ACTIVITY:
One part of the entries below is wanted: the lines from the one containing "pyautogui.rightClick(784, 432)" through the one containing "pyautogui.write('threshold')". Write those out exactly and nothing else.

RECORD SET:
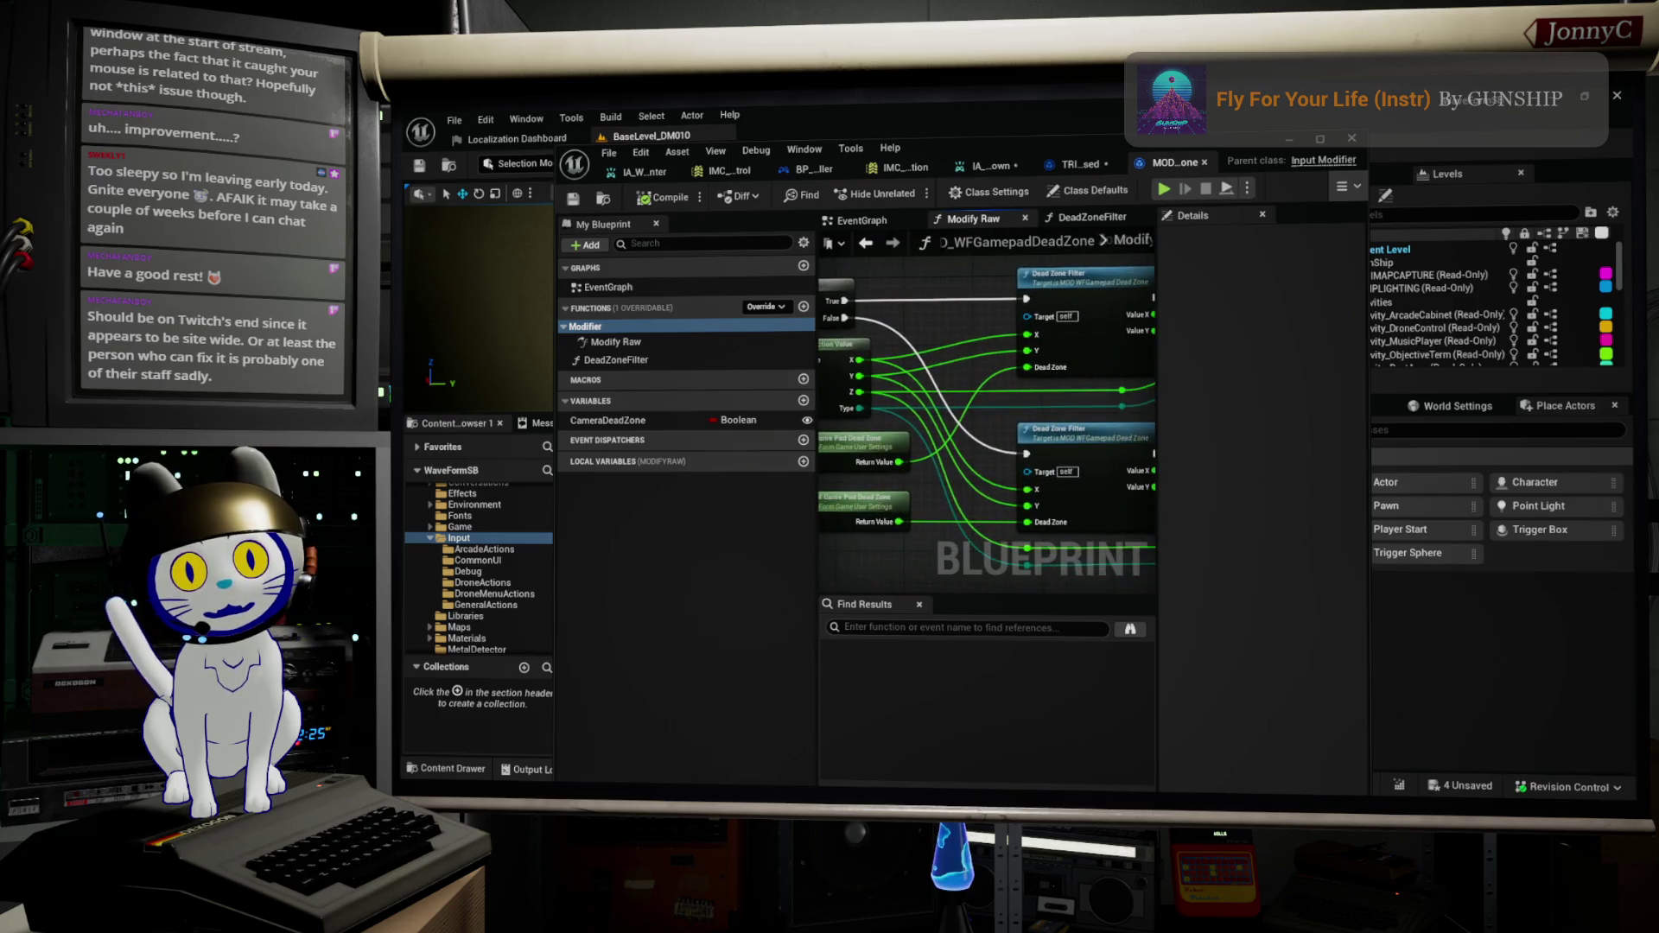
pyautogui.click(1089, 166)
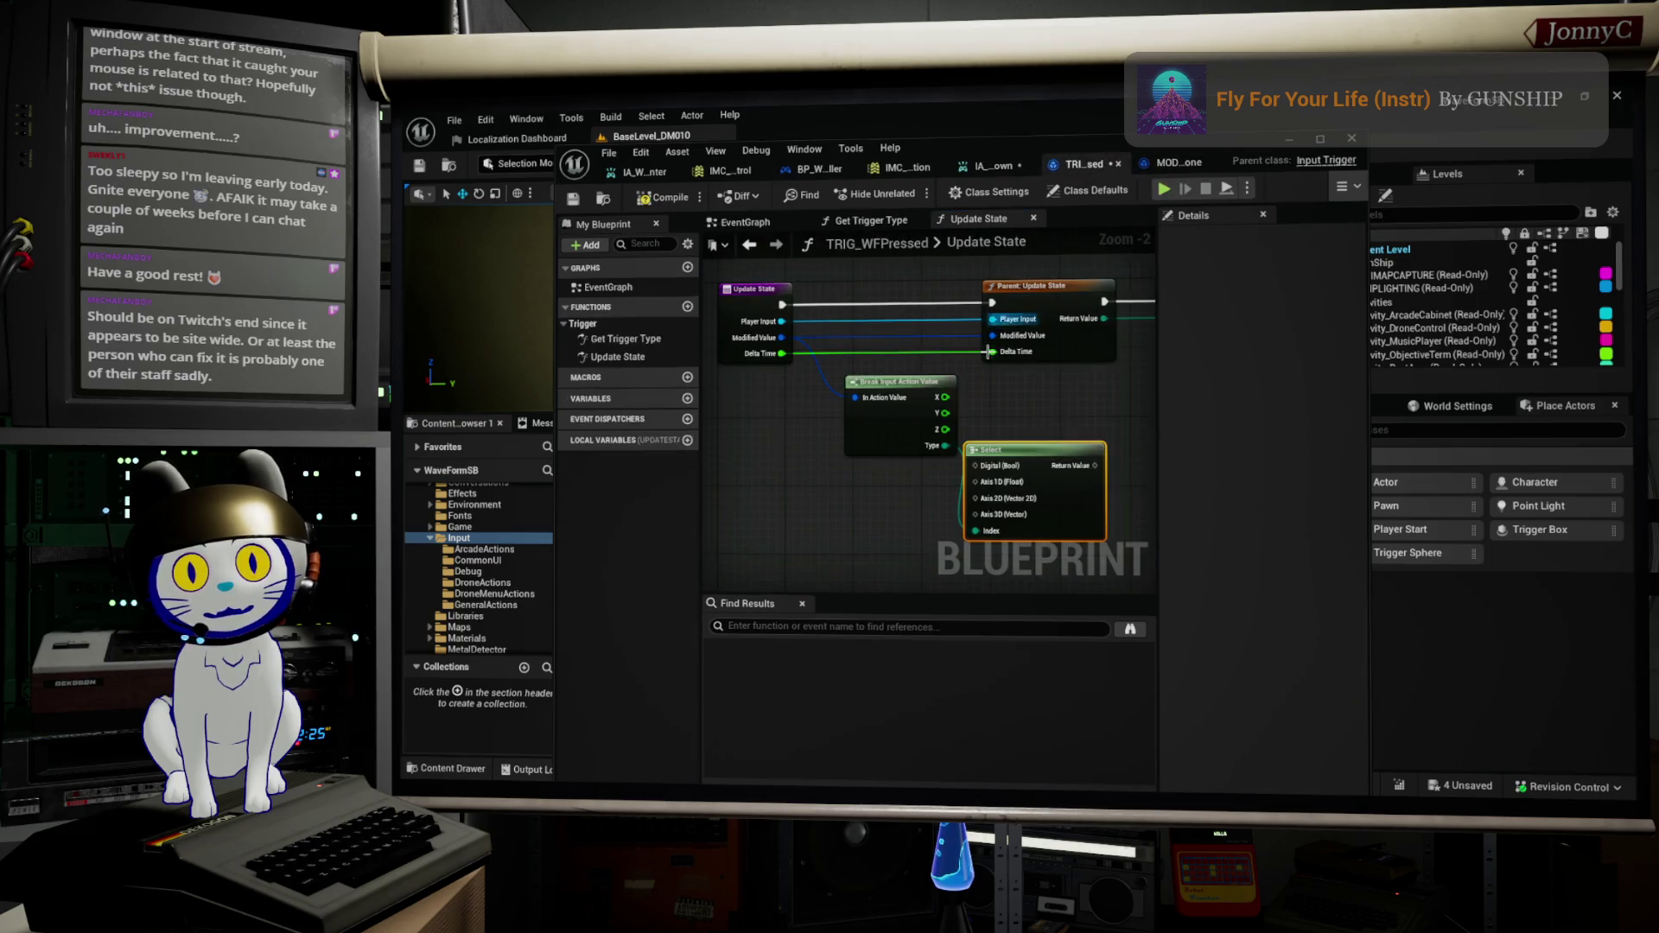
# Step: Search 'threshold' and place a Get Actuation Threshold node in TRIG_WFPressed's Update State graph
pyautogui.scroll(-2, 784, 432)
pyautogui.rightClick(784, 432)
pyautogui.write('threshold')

* * *

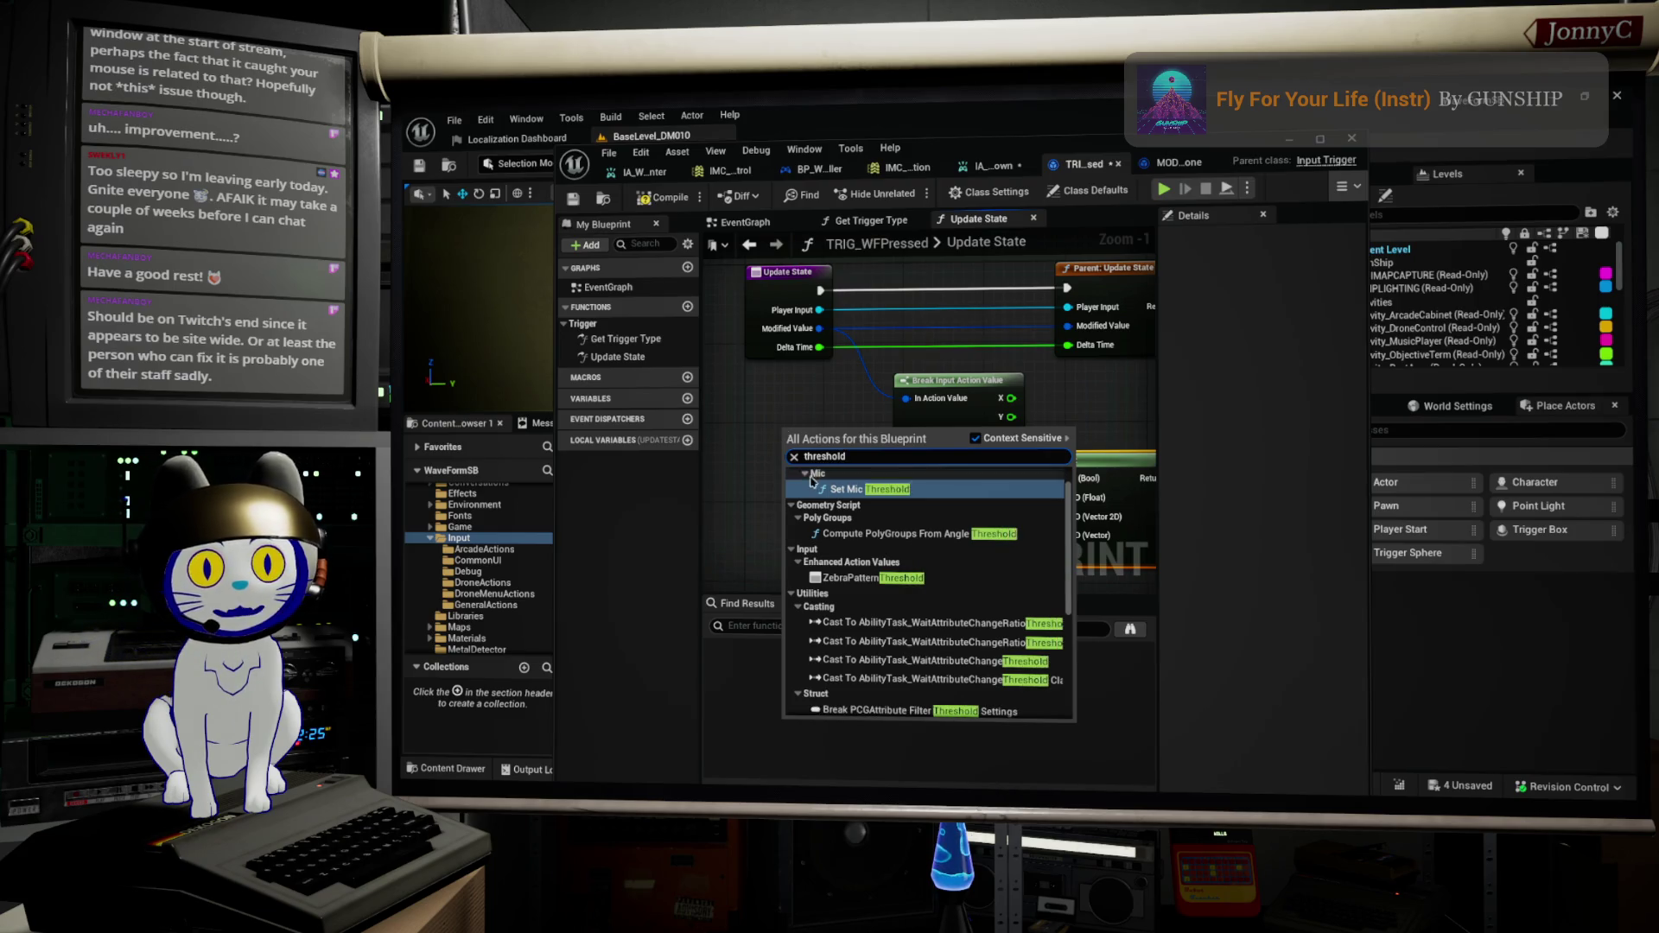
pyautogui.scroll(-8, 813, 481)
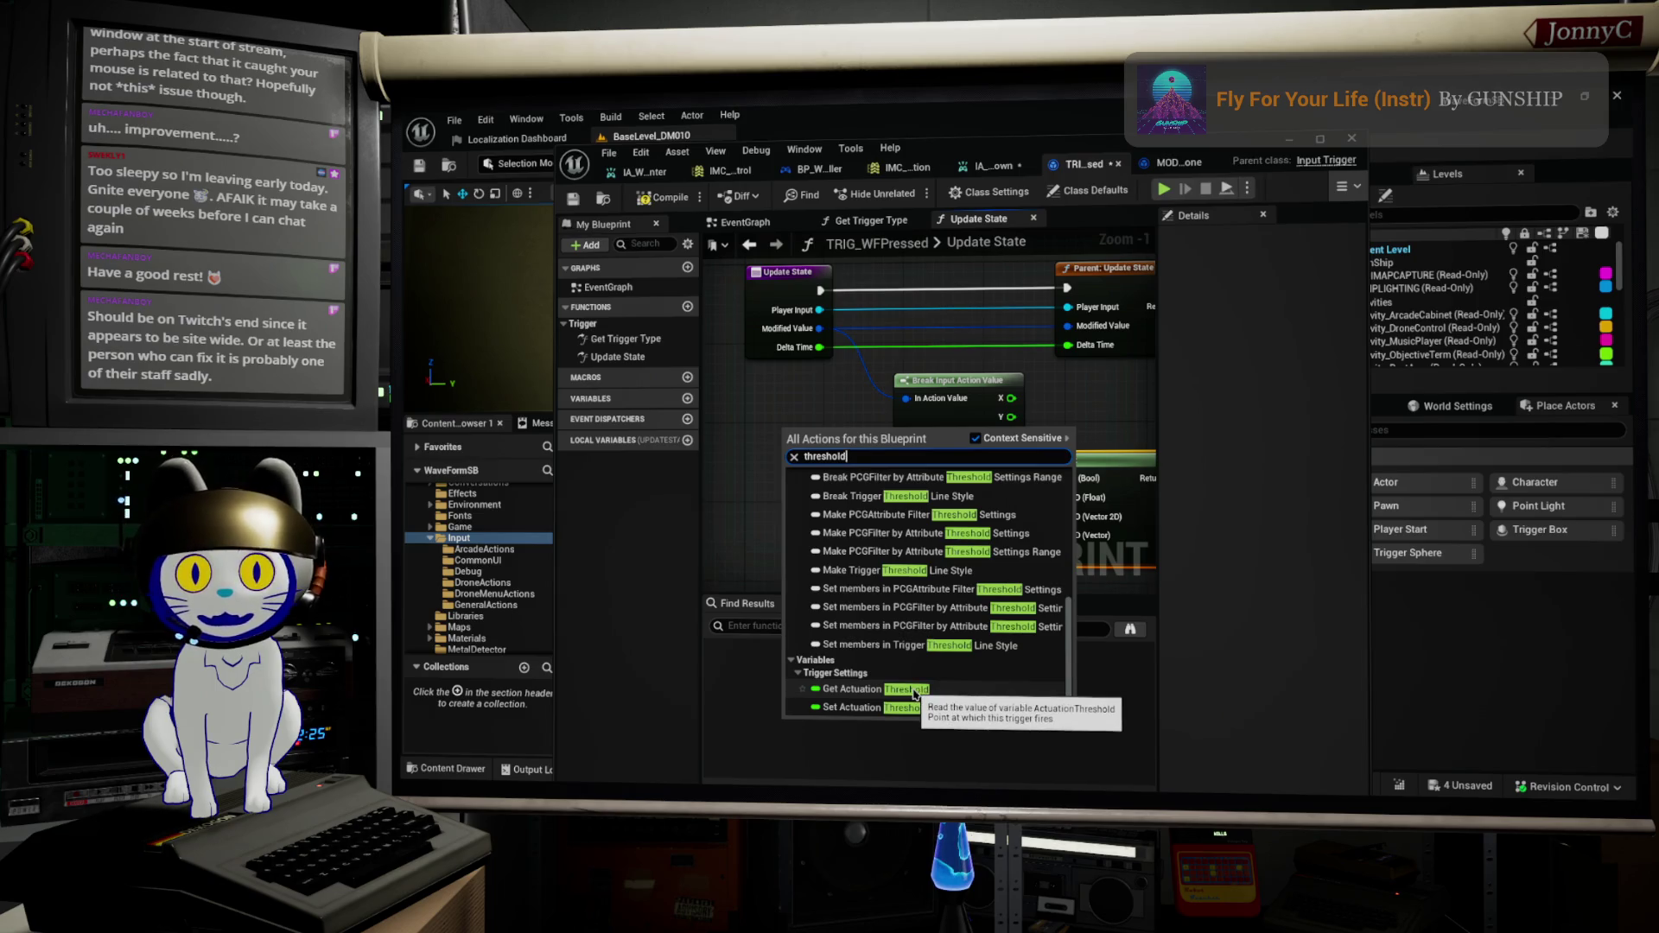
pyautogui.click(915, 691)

---

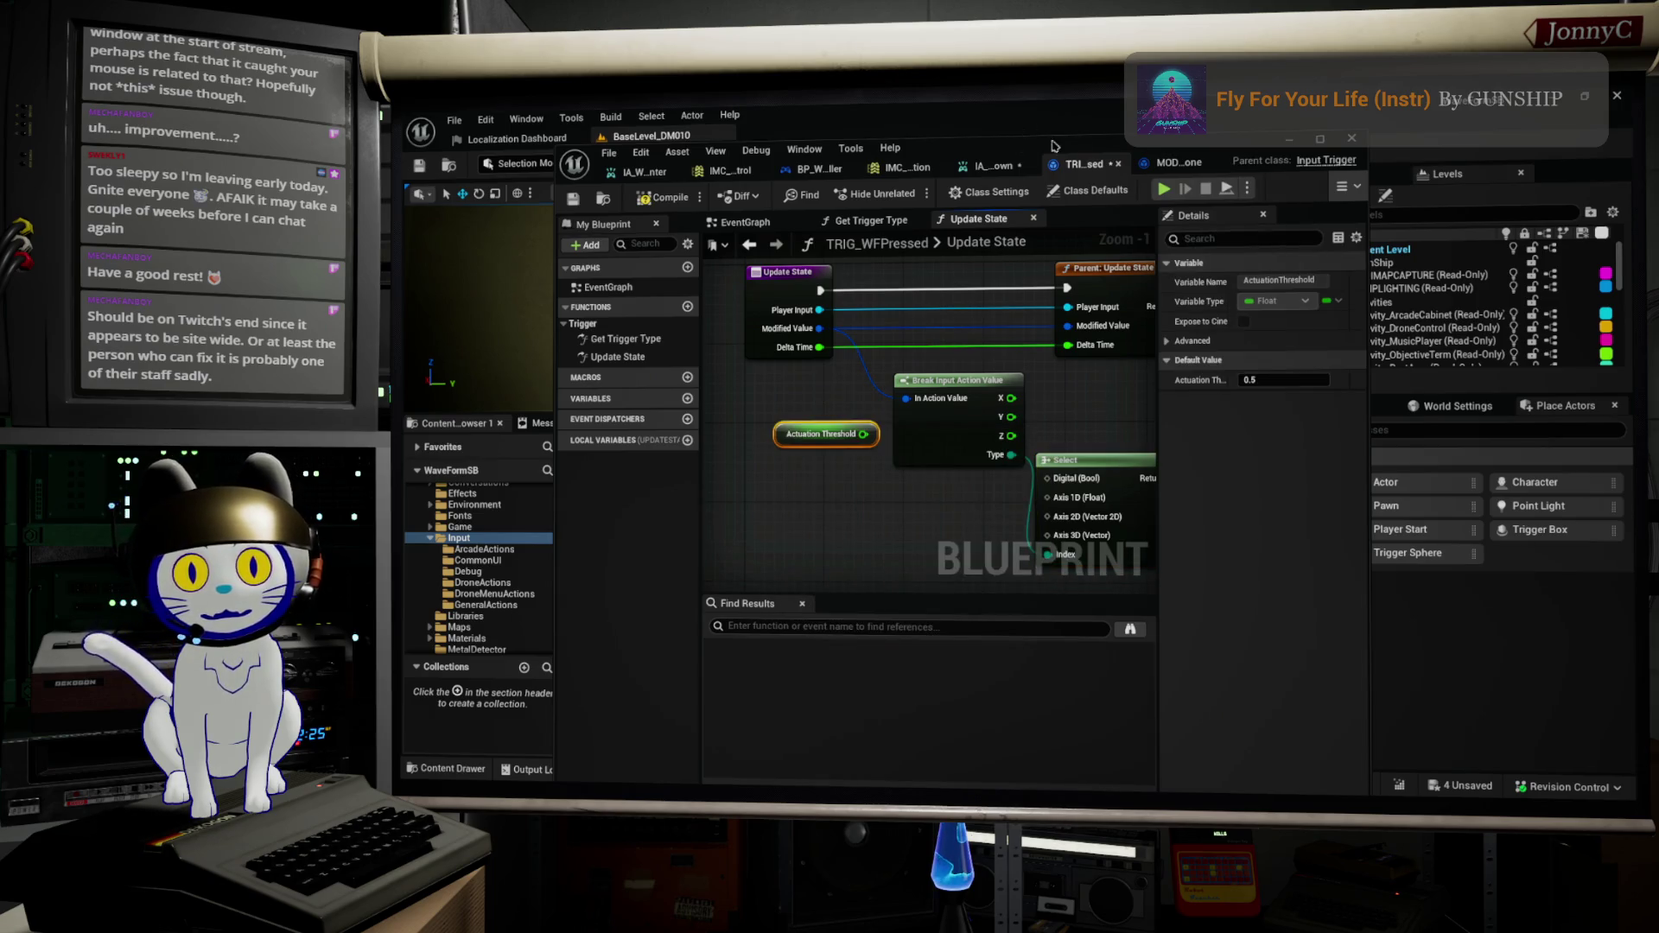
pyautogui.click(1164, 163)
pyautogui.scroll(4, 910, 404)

ANSWER SECTION:
pyautogui.rightClick(784, 432)
pyautogui.write('threshold')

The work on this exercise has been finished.